Los Angeles International Airport (LAX) is on par to, if not larger than, many small cities. It is the 2nd busiest airport in the country, served a record-breaking 74.9 million passengers in 2015, is undergoing a massive expansion of its international terminal and landside areas and continues to be the #1 terrorist target on the west coast. Despite the significant passenger loads and dynamic environment, there are less officers patrolling the airport today than in 2010.
The independent Commission on Peace Officer Standards and Training (POST), established by the California Legislature in 1959, found that while there were 450 officers in 2010, there are currently 413 rank-and-file police officers. Though the process has begun to add new police officers to the force, these numbers are far short of the officers needed to bring the LAXPD in line with the number of officers that have been lost to attrition.
This depletion of our ranks directly affects the safety of travelers, airport employees, and our own officers. With the exponential physical growth at our airport, including the expansion of the International Terminal; the multi-million dollar Landside Access Modernization Program which will include an Automated People Mover to connect the central terminal to a new car rental lot, additional airport parking and Metro transit; and the development of a new VIP lounge, officers are needed to patrol and secure these additional facilities.
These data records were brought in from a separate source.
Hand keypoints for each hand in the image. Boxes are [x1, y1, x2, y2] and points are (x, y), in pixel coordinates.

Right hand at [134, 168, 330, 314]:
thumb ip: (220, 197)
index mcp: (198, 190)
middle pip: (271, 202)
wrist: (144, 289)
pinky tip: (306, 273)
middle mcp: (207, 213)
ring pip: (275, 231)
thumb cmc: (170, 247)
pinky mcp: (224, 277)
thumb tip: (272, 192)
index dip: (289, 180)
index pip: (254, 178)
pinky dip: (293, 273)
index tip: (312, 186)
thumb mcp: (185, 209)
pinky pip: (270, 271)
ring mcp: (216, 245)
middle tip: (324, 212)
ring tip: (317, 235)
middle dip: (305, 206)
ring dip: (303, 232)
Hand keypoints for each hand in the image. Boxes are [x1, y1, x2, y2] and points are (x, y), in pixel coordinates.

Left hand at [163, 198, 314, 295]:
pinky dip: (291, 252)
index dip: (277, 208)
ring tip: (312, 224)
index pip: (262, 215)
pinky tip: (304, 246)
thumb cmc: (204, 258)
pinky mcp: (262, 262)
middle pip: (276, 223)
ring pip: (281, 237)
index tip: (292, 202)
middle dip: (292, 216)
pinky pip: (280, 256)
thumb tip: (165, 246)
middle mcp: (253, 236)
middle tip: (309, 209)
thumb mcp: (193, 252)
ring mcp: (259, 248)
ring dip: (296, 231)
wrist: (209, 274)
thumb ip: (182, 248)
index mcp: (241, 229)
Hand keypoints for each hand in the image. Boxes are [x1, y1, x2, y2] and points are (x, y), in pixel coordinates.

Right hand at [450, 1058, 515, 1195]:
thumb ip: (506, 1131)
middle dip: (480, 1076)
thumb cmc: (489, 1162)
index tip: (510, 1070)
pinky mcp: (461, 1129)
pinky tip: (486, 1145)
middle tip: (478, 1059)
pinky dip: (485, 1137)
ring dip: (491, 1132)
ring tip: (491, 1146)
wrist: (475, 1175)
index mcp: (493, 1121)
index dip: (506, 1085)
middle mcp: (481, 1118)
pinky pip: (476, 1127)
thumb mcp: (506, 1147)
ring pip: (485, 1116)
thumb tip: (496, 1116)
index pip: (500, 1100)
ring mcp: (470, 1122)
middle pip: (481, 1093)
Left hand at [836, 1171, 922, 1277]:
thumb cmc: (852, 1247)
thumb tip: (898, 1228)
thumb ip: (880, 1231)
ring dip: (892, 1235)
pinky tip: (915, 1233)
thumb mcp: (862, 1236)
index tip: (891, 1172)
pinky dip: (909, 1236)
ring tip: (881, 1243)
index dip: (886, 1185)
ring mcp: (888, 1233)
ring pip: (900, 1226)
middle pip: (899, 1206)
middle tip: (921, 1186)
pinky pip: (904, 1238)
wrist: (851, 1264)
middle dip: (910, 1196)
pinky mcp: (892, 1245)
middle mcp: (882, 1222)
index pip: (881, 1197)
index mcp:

To support this effort and allow the LAXPD to hire at a faster rate, the requirement that LAXPD police officers process through the LAPD Academy should be eliminated. At times, the LAXPD is only allowed two to three spots per class. Alternative academies, such as the Rio Hondo Police Academy and that of the Los Angeles Sheriff Department, should be used to allow the LAXPD to keep up with the security needs of the airport and the continuous mandates placed on our police force.
“With the rise in number of travelers and the ever-expanding footprint of our airport, police officer vacancies must be filled immediately by increasing the number of candidates to the Police Academy and allowing LAXPD to utilize other academies,” said Marshall McClain, President of the Los Angeles Airport Peace Officers Association. “Now is the time for LAX to invest proportionately and adequately in its rank-and-file police force in order to meet the increasingly complex needs of our airport system.”